### 解くべき問題
1 - 文書抜粋のうち「ロバートがやってくると、コーラに対して彼女は合格かと尋ねる。」から「の所で雇ってもらえないかとイザベルに相談する。」までの部分を、一字も変えずに返せ。
2 - 記録の中で「sudo service apache2 start」を含む行から「Honduras: hora y dónde」を含む行までを、両端の行も含めてそのまま打ち直せ。それ以外の行は含めないこと。

第5話 ことの真相 Episode #4.5
監督/Philip John 脚本/Julian Fellowes
【前回までのあらすじ】
ダウントンの運営に乗り出したメアリー。支払期日、納品の方法を
相談にいくという。相続税のことでロンドンに出かけたメアリーは
ギリンガム卿と再会。一方イーディスと結婚するためにドイツ国籍
を取ることを決意したグレッグソン。一週間後に出発するという
ことでイーディスは彼と一夜を共にする。それを知ったロザムンド
からは名と評判がかかっているのだとして怒られる。
エドナはトムに対して赤ちゃんが出来たら結婚してくれるかと
問う。過去の過ちでエドナの罠にハマったがヒューズに助けられる。
乱暴を受けたアンナはベイツを避けるようになる。突然プロポーズ
をされたメアリーは困惑するが、やっぱりマシューのことが忘れ
られないとして断るが、キスして最後の思い出とする。
【ストーリー】
ベイツは自宅から一人で城へ通勤する。アンナは城の使用人部屋で
朝を迎えていた。顔のアザの出来た場所をメイクで隠す中、
アンナが部屋から出て階段から下りてくるのを毎朝のようにベイツ
は待っていた。どうして待っているのかというアンナに、君に一番に
毎日挨拶をしたいのだという。オレは原因を説明してくれるまで待つ
という。完璧な人生がある日突然崩れてしまったこと。説明無しでは
納得できないという。
トーマスの紹介でエドナの代わりにやってきた侍女のバクスター。
ミシンを使いたいがソケットがないとして使用人部屋で
使っても良いかとアンナに許可を求める。あのトーマスと親しい
なんて変ではないかというベイツに対してアンナは「よく言うでしょ、
人間は不可解な生き物だ」と。
パットナムは本当にアルフレッドに料理を教えて良いのかとデイジー
と語る。ヒューズはその件をカーソンに尋ねる。料理学校の試験に
備えて特訓しても良いかとすると、受験の許可はまだ来ていないが今
から練習がしたいという。本人がその道に進みたいというのであれば
問題は無いとしてパットナムも手伝って良いと許可する。
Merciaのベルが鳴る。
侍女バクスターはコーラの元に朝食を運ぶ。いつもとは違いアメリカ
では朝食の時にオレンジジュースを飲むのでアメリカ出身の奥様は
好きかと思ったとしてベッドに持ってくる。
ロバートがやってくると、コーラに対して彼女は合格かと尋ねる。
あとでトムとメアリーから書斎に呼ばれたとし、何か考えがあるらしい
ことを語る。
イザベルはクラークソンと共に若者の働き口について話し合う。
ペグ夫人が気にしているのはお茶や同情よりも息子・ジョン・ペグ
の就職だという。伯爵の屋敷の庭師とか庭造りに熱心な先代の伯爵夫人
の所で雇ってもらえないかとイザベルに相談する。

### 所与の記録
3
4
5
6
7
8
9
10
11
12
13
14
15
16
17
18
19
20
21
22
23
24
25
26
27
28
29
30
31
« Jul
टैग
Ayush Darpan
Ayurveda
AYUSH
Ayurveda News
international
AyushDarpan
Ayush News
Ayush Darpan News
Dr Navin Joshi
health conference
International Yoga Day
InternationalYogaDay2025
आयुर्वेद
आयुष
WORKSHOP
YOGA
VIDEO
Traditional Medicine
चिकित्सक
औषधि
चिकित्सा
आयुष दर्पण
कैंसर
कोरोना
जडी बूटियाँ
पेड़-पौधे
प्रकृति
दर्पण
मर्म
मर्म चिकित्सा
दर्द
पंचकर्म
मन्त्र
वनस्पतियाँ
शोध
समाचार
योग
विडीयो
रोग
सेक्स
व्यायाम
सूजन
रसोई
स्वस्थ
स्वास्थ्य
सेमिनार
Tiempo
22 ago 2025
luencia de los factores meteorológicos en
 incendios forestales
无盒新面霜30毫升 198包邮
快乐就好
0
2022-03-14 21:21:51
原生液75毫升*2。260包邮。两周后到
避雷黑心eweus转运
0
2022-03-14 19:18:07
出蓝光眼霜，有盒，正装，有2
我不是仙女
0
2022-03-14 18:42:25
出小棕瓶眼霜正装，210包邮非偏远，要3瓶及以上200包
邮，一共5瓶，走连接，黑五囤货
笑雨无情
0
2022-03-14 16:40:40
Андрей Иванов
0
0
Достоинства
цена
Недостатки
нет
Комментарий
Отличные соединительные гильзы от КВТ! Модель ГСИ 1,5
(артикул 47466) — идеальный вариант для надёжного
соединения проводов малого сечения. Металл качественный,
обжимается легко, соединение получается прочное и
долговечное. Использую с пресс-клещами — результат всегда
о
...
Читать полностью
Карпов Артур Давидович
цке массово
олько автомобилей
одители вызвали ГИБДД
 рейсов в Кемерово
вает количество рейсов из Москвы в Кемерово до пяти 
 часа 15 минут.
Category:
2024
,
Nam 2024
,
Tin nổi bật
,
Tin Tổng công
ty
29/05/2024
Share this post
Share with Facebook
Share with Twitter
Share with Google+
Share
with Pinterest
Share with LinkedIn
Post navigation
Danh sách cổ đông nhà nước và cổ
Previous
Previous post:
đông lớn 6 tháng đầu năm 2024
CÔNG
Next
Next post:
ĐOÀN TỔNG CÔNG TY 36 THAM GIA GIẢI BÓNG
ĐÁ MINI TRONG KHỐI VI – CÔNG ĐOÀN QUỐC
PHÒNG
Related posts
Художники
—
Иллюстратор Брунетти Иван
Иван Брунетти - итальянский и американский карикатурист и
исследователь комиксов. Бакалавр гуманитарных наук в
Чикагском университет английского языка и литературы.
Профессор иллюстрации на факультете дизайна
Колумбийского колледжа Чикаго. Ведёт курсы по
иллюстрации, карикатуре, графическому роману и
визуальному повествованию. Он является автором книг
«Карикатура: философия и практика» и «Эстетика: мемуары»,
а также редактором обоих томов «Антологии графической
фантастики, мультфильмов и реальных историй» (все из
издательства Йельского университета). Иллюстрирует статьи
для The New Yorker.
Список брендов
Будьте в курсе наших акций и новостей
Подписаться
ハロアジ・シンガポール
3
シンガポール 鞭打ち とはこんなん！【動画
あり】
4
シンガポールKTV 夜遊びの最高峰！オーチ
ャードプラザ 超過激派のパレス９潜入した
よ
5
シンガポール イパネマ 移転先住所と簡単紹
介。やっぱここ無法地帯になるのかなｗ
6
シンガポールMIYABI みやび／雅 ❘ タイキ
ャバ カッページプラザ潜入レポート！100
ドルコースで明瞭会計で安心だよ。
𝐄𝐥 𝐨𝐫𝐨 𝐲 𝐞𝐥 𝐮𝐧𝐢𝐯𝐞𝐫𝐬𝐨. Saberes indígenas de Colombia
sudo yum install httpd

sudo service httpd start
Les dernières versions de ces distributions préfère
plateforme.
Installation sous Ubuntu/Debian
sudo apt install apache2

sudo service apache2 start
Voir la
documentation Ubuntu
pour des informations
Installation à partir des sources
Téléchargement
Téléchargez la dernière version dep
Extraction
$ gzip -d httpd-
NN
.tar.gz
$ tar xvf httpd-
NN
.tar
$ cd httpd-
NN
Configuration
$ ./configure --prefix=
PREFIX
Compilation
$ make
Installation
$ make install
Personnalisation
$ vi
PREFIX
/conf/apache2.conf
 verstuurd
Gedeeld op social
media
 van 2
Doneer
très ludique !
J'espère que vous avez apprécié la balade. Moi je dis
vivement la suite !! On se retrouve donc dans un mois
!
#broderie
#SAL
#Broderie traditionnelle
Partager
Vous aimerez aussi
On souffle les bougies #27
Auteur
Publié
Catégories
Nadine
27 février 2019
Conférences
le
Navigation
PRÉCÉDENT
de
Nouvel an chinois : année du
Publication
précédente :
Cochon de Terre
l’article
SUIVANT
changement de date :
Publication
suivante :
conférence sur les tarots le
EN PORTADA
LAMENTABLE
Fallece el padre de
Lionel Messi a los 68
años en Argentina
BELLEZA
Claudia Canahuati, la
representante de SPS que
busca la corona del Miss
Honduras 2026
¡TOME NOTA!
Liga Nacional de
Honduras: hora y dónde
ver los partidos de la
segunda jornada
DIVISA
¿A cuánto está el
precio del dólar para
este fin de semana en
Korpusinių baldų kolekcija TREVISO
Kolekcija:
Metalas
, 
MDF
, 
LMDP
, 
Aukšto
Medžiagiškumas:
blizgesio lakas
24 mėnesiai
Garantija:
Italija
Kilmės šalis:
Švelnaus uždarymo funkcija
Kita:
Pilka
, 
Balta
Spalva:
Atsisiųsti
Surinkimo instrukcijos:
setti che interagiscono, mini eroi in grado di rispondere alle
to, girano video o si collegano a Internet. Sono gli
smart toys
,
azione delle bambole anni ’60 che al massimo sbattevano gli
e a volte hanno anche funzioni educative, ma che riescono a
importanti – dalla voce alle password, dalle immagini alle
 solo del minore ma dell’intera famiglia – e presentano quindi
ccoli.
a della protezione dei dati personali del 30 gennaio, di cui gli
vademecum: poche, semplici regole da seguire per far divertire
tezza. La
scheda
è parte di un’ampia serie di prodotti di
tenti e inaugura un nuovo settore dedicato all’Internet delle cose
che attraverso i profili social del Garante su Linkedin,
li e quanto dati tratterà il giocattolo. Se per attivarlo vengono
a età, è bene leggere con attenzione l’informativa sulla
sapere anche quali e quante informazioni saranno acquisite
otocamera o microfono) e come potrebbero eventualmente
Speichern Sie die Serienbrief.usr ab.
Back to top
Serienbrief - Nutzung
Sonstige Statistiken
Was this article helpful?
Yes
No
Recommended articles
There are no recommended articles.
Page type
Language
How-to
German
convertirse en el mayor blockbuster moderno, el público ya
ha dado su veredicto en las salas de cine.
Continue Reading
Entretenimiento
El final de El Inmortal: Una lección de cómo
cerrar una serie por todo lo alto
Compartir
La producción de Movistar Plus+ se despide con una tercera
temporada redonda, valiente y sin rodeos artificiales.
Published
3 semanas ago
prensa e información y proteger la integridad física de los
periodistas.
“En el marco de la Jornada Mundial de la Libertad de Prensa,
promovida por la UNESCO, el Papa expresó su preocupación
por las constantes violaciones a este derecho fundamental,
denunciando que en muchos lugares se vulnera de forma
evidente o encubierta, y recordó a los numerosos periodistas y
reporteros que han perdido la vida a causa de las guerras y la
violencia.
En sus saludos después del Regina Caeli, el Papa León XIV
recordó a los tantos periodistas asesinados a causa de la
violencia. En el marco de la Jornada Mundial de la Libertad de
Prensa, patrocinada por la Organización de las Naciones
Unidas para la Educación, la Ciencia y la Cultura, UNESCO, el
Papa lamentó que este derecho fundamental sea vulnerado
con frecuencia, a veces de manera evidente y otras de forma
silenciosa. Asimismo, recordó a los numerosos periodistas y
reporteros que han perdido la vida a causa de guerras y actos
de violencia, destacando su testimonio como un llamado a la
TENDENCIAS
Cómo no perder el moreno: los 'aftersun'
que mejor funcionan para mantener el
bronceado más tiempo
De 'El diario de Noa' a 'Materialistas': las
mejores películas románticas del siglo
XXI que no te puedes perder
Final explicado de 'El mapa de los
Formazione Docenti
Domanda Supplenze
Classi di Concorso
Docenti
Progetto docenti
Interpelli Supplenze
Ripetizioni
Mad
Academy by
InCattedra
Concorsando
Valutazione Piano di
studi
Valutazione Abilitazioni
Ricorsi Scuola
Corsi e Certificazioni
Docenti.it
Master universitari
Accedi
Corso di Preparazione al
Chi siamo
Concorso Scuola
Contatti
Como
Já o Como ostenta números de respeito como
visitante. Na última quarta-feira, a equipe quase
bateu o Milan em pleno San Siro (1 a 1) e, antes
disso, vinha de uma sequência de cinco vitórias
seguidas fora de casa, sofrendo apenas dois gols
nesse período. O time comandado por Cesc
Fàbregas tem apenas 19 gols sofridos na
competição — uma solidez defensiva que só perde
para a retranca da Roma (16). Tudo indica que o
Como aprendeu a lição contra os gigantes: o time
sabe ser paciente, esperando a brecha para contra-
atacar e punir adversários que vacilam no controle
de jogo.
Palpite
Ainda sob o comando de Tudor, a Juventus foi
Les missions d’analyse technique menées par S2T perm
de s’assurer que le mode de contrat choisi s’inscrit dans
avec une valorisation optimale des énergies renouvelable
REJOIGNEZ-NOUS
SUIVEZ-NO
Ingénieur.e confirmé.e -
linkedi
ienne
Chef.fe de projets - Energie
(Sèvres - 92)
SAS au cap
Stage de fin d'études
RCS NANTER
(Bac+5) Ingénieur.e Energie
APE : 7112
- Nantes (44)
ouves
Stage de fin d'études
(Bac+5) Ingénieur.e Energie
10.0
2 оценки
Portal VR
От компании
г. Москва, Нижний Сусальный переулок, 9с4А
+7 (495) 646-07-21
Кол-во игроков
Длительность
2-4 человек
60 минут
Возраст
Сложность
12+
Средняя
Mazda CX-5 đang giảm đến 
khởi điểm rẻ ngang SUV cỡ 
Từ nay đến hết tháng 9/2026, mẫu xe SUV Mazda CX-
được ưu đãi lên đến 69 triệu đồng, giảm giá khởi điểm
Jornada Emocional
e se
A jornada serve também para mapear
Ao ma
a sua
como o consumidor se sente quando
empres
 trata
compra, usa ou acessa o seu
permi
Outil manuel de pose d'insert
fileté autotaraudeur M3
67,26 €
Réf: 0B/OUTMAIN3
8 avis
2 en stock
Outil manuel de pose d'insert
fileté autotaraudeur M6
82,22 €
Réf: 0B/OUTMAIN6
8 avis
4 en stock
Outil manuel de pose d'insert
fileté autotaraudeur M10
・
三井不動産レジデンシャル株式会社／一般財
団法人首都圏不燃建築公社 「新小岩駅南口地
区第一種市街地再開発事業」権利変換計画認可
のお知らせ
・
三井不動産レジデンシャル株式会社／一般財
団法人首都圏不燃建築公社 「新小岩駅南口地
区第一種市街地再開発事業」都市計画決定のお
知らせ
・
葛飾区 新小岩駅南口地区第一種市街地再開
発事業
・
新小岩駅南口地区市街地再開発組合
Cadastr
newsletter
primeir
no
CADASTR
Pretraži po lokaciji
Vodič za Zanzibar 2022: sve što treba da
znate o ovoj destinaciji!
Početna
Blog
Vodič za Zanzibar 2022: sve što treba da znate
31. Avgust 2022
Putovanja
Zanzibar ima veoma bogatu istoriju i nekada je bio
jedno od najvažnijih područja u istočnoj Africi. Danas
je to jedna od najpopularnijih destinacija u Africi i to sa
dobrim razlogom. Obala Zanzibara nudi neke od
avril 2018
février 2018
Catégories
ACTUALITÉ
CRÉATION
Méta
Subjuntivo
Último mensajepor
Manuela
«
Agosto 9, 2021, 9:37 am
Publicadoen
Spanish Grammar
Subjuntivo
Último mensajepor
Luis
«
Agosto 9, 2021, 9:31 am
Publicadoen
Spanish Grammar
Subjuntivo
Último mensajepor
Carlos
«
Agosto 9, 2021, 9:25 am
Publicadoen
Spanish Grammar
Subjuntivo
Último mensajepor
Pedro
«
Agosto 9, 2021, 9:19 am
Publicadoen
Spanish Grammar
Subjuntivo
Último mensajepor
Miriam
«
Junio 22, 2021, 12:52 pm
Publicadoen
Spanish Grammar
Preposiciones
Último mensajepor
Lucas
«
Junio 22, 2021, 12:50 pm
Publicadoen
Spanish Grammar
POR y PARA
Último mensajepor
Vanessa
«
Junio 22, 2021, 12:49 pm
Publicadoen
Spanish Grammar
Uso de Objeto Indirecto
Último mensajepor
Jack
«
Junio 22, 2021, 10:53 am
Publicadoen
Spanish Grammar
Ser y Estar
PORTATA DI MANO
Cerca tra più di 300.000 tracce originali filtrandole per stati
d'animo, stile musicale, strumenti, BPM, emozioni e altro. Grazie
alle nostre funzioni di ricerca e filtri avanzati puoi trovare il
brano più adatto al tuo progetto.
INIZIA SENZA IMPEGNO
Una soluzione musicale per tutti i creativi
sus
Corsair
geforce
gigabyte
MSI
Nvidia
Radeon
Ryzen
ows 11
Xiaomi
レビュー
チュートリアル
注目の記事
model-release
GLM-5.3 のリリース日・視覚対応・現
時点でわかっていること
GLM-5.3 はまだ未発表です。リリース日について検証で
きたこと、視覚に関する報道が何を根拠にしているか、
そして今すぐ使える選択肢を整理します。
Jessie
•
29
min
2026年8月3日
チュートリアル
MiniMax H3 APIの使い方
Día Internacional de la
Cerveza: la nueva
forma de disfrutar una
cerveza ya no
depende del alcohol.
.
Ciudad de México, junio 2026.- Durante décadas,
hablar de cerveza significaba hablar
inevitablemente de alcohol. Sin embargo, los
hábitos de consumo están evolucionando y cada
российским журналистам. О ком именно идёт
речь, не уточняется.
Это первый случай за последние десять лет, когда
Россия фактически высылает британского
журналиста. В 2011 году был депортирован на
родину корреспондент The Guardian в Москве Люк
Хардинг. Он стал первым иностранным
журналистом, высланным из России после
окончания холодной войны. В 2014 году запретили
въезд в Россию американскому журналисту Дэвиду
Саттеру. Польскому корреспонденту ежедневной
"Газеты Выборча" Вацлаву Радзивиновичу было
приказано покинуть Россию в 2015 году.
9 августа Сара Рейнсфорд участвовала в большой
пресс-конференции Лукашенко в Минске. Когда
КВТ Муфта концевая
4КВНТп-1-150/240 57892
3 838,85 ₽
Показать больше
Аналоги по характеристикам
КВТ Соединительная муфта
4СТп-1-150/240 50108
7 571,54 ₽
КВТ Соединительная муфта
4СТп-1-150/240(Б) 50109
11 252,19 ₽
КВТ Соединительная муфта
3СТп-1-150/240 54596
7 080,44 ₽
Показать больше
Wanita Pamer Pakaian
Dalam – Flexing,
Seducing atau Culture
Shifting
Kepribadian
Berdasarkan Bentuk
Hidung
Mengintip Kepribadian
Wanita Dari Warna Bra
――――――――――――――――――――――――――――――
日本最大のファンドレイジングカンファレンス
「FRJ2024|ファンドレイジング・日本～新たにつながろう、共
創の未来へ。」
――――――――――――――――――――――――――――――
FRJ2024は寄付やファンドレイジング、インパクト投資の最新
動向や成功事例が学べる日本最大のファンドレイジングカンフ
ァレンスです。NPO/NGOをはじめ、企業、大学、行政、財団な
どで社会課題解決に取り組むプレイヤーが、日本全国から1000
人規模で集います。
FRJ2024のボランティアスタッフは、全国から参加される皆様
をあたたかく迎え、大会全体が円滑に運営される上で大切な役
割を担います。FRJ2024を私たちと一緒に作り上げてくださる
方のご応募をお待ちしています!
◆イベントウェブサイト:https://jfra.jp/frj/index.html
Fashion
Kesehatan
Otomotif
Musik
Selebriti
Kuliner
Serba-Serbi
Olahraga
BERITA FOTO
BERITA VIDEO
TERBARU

### 結果
1 -
ロバートがやってくると、コーラに対して彼女は合格かと尋ねる。
あとでトムとメアリーから書斎に呼ばれたとし、何か考えがあるらしい
ことを語る。
イザベルはクラークソンと共に若者の働き口について話し合う。
ペグ夫人が気にしているのはお茶や同情よりも息子・ジョン・ペグ
の就職だという。伯爵の屋敷の庭師とか庭造りに熱心な先代の伯爵夫人
の所で雇ってもらえないかとイザベルに相談する。

2 -
sudo service apache2 start
Voir la
documentation Ubuntu
pour des informations
Installation à partir des sources
Téléchargement
Téléchargez la dernière version dep
Extraction
$ gzip -d httpd-
NN
.tar.gz
$ tar xvf httpd-
NN
.tar
$ cd httpd-
NN
Configuration
$ ./configure --prefix=
PREFIX
Compilation
$ make
Installation
$ make install
Personnalisation
$ vi
PREFIX
/conf/apache2.conf
 verstuurd
Gedeeld op social
media
 van 2
Doneer
très ludique !
J'espère que vous avez apprécié la balade. Moi je dis
vivement la suite !! On se retrouve donc dans un mois
!
#broderie
#SAL
#Broderie traditionnelle
Partager
Vous aimerez aussi
On souffle les bougies #27
Auteur
Publié
Catégories
Nadine
27 février 2019
Conférences
le
Navigation
PRÉCÉDENT
de
Nouvel an chinois : année du
Publication
précédente :
Cochon de Terre
l’article
SUIVANT
changement de date :
Publication
suivante :
conférence sur les tarots le
EN PORTADA
LAMENTABLE
Fallece el padre de
Lionel Messi a los 68
años en Argentina
BELLEZA
Claudia Canahuati, la
representante de SPS que
busca la corona del Miss
Honduras 2026
¡TOME NOTA!
Liga Nacional de
Honduras: hora y dónde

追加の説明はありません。